Beyond the room, I got a little over $3,000 in money for food and everything else – a big day was marked by one of Whattaburger’s jalapeno cheeseburgers. Not long before the missionaries visited, I had seen David Letterman, back when he was quirkier and therefore better, interview the guy who founded a Potato Museum in Poland. The tater curator was eloquent about how potatoes had saved his people during lean times; he was so convincing, I tried living mostly on potatoes for weeks. Ever polite, Helen didn’t shake her head, but she probably felt like it.
But talking to these visitors, I realized I was living a life of luxury compared to what they faced. I couldn’t imagine day after day of pedaling door to door, only to be turned down, rejection upon rejection upon rejection. If they were considerate people – and these guys seemed as if they were – they must have felt the tension of their intrusion even as they gave their spiel.
Then one of them revealed something that increased my admiration several fold – as teenagers, they’d saved up their own money to pay for the privilege of their current humiliation.
Time to stop whining.
I thought about those guys and their culture of service this week, when The New York Times published an engrossing article about a major change in the Mormon church – the inclusion of more women in that mission program. Constrained in many ways by a traditionally patriarchal denomination, Mormon women greeted this opportunity with enthusiasm; when the age for women to become missionaries was lowered to 19, so many responded, it affected college enrollments.
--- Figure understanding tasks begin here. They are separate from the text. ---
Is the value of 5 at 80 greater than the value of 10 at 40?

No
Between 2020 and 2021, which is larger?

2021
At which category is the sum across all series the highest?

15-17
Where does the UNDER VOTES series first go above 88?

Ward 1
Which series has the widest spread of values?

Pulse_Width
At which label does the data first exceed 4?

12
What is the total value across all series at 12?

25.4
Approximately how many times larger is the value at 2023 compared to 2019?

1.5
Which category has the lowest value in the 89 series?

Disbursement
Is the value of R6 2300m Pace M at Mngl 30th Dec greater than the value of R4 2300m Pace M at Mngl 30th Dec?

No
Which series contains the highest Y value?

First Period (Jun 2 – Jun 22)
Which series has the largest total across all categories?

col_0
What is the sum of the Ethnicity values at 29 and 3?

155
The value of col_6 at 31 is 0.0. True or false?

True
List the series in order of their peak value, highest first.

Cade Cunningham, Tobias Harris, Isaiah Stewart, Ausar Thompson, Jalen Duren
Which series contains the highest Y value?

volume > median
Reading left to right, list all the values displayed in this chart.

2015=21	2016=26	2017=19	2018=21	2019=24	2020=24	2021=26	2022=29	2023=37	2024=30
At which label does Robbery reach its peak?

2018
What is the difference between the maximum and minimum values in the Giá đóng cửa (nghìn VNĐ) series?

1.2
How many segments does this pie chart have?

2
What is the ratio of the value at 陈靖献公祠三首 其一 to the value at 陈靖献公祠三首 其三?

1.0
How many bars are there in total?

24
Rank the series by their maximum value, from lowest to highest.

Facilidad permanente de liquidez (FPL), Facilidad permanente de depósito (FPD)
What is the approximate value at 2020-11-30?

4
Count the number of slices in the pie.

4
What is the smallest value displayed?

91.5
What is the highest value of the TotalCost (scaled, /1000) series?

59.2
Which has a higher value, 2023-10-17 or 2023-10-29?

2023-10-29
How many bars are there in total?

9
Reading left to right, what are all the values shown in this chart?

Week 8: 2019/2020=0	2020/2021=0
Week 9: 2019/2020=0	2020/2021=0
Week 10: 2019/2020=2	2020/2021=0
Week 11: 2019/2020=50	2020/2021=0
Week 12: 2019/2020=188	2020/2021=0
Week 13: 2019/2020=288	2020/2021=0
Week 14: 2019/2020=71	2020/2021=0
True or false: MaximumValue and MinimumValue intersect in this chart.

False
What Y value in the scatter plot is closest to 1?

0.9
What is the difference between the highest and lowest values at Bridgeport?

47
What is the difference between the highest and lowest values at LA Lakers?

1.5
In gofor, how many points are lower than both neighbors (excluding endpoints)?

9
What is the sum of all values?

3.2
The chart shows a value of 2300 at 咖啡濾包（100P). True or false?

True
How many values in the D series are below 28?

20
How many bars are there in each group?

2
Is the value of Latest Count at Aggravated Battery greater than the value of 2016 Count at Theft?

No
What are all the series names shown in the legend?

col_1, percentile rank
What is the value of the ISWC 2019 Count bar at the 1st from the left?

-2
Those women, like their male counterparts, crave the opportunity to serve for reasons that go beyond religion. They are seeking adventures in places miles beyond their comfort zone – in some cases, thousands of miles. The Times article by Jodi Kantor and Laurie Goodstein depicted the near-impossible task faced by two young women, Nicole Ensign and Victoria Julayne Scott, trying to convert people in Mokpo, South Korea.
Riding a bus, Scott, who’d only been in the country six weeks, quickly ran out of vocabulary in engaging a seatmate; she “could overhear Ms. Ensign moving in on her target, comparing American and Korean Christmas traditions, making references to Korean pop music, pulling out pictures of her family at home, all in long, confident streams. …
“Though Ms. Scott was crestfallen, generations of male Mormon missionaries have said that kind of experience — falling flat and soldiering on anyway — helps them succeed professionally later in life. Missions are so frustrating, say many Mormons who have done them, that their real purpose is to convert the missionaries themselves, to build faith, focus and grit.”
As a Community Service Learning director and teacher, I’ve heard the same thing from both students and non-students. Hundreds have come back to tell me how the experiences challenged them, forcing them to grow, to develop confidence in areas where they didn’t even know they were insecure to begin with. This, on top of the benefits of being wiser citizens, seeing the world in a more complicated way. Benefits you can experience regardless of your faith.
Of course, some of those challenges are still spiritual – one of them being learning to resist the temptation to fall into the mentality of the long-suffering martyr or the self-congratulatory volunteer. To remember that it’s a privilege to serve.
When I need to remind myself of that, I often of those two black-clad visitors, pedaling away to the next street of closed doors, the summer heat beating up from the pavement beneath their wheels.